START Exercise text

"Automating my own job: deep learning for population genetic inference"
Feb 17, 2021 Schedule:
- Virtual Tea Time
- 03:00 to 03:30 PM Eastern Time (US and Canada)
- Virtual Colloquium
- 03:30 to 04:30 PM Eastern Time (US and Canada)
Population-scale genomic datasets have given researchers incredible amounts of information from which to infer evolutionary histories. Concomitant with this flood of data, theoretical and methodological advances have sought to extract information from genomic sequences to infer demographic events such as population size changes and gene flow among closely related populations/species, construct recombination maps, and uncover loci underlying recent adaptation. To date most methods make use of only one or a few summaries of the input sequences and therefore ignore much of the information encoded in the data. In this talk we will demonstrate the enormous potential of adapting techniques from the field of machine learning to population genetic inference. We find that supervised machine learning tools typically outperform more conventional methods in part because of their ability to simultaneously examine of a variety of different facets of genetic variation measured by summary statistics. Modern deep learning tools also have the ability of operating directly on DNA sequence alignments as input, and can perform both evolutionary model selection and parameter estimation. Because these methods do not require explicit evolutionary model-based formulae for summarizing sequence data, they are particularly well suited for problems that have not received detailed theoretical treatments. Thus, when applied to population genetic data, machine learning approaches outperform expert-derived statistical methods, and offer a new path forward in cases where no theory-based approaches exist.

END Exercise text
START Records

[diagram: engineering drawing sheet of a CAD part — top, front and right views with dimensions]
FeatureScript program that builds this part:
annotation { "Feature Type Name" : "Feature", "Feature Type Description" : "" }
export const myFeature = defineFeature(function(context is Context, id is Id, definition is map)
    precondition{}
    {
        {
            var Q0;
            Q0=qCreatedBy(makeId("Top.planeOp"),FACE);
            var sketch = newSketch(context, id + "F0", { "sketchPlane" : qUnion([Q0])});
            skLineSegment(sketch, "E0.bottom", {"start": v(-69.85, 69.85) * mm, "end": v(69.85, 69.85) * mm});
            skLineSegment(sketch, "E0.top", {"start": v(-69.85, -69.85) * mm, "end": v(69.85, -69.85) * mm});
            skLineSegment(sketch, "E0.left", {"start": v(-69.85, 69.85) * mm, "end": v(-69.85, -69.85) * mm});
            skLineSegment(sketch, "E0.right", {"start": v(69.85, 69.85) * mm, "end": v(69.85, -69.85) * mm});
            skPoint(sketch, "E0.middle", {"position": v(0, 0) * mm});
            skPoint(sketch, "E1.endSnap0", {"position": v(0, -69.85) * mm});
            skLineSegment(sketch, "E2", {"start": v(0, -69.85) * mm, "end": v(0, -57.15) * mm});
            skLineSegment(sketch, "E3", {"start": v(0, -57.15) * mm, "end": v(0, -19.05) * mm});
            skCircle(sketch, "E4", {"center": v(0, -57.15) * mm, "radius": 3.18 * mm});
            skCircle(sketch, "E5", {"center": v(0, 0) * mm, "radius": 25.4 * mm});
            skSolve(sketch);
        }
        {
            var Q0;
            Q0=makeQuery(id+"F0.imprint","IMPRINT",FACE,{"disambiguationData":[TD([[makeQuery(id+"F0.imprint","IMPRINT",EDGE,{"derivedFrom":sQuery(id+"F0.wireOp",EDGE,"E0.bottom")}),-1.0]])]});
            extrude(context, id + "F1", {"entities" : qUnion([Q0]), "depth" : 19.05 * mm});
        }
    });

END Records

## Assignment
Reproduce the talk announcement on deep learning for population genetics word for word, everything from "Feb 17, 2021" down to "04:30 PM Eastern Time (US and Canada)".

## Answer to this problem
Feb 17, 2021 Schedule:
- Virtual Tea Time
- 03:00 to 03:30 PM Eastern Time (US and Canada)
- Virtual Colloquium
- 03:30 to 04:30 PM Eastern Time (US and Canada)